Upon Sardinia, which Frederick II. erected into a kingdom.
Upon Switzerland, as a member of the kingdoms of Arles and Burgundy.
Upon Dalmatia, a great part of which belongs at present wholly to the Venetians, and the rest to Hungary.
Cicero, in one of his letters, says familiarly to his friend: "Send to me the persons to whom you wish me to give the Gauls." In another, he complains of being fatigued with letters from I know not what princes, who thank him for causing their provinces to be erected into kingdoms; and he adds that he does not even know where these kingdoms are situated.
It is probable that Cicero, who often saw the Roman people, the sovereign people, applaud and obey him, and who was thanked by kings whom he knew not, had some emotions of pride and vanity.
Though the sentiment is not at all consistent in so pitiful an animal as man, yet we can pardon it in a Cicero, a Cæsar, or a Scipio; but when in the extremity of one of our half barbarous provinces, a man who may have bought a small situation, and printed poor verses, takes it into his head to be proud, it is very laughable.
Priests in a state approach nearly to what preceptors are in private families: it is their province to teach, pray, and supply example. They ought to have no authority over the masters of the house; at least until it can be proved that he who gives the wages ought to obey him who receives them.

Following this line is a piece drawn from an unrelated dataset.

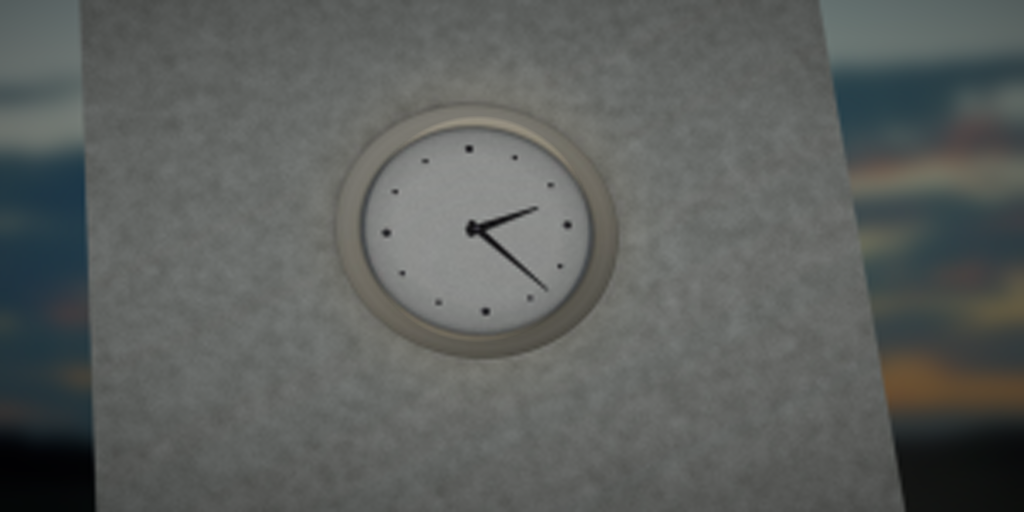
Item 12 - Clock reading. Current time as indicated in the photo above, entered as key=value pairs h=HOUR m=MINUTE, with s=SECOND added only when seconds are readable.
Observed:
h=2 m=23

Of all religions the one which most positively excludes the priesthood from civil authority, is that of Jesus. "Give unto Cæsar the things which are Cæsar's."—"Among you there is neither first nor last."—"My kingdom is not of this world."
The quarrels between the empires and the priesthood, which have bedewed Europe with blood for more than six centuries, have therefore been, on the part of the priests, nothing but rebellion at once against God and man, and a continual sin against the Holy Ghost.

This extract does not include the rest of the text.